EXCERPTED RECORDS:
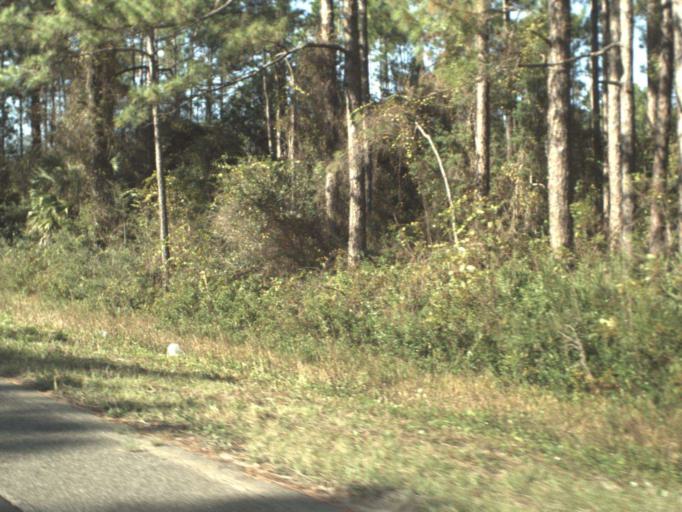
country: US
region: Florida
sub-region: Franklin County
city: Apalachicola
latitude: 29.7342
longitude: -85.1509
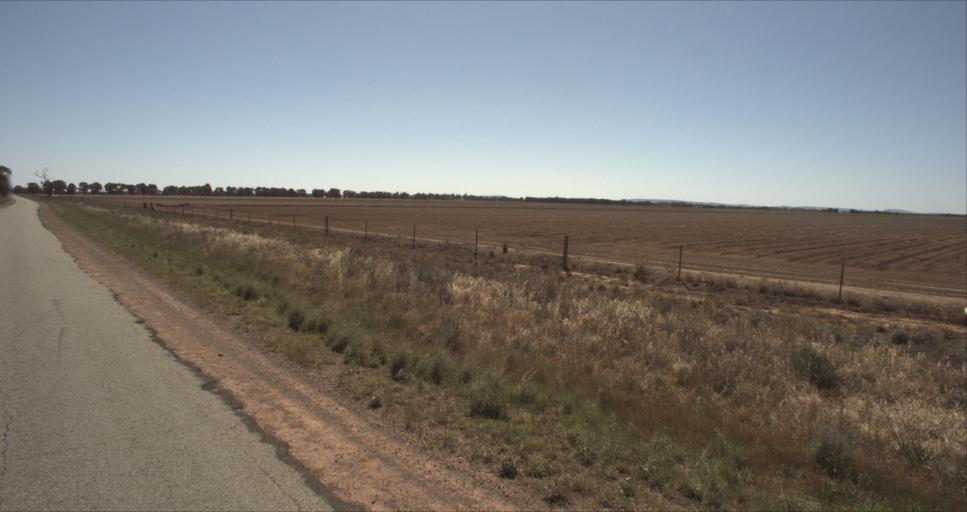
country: AU
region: New South Wales
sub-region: Leeton
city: Leeton
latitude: -34.5587
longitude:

THE PROBLEM: Express every line of all the items above as a Markdown table with the columns "Row" and "Entry", numbering the lines in order and omitting blank lines. Leave the pictures out of the answer.

EXERCISE SOLUTION:
| Row | Entry |
|---|---|
| 1 | country: US |
| 2 | region: Florida |
| 3 | sub-region: Franklin County |
| 4 | city: Apalachicola |
| 5 | latitude: 29.7342 |
| 6 | longitude: -85.1509 |
| 7 | country: AU |
| 8 | region: New South Wales |
| 9 | sub-region: Leeton |
| 10 | city: Leeton |
| 11 | latitude: -34.5587 |
| 12 | longitude: |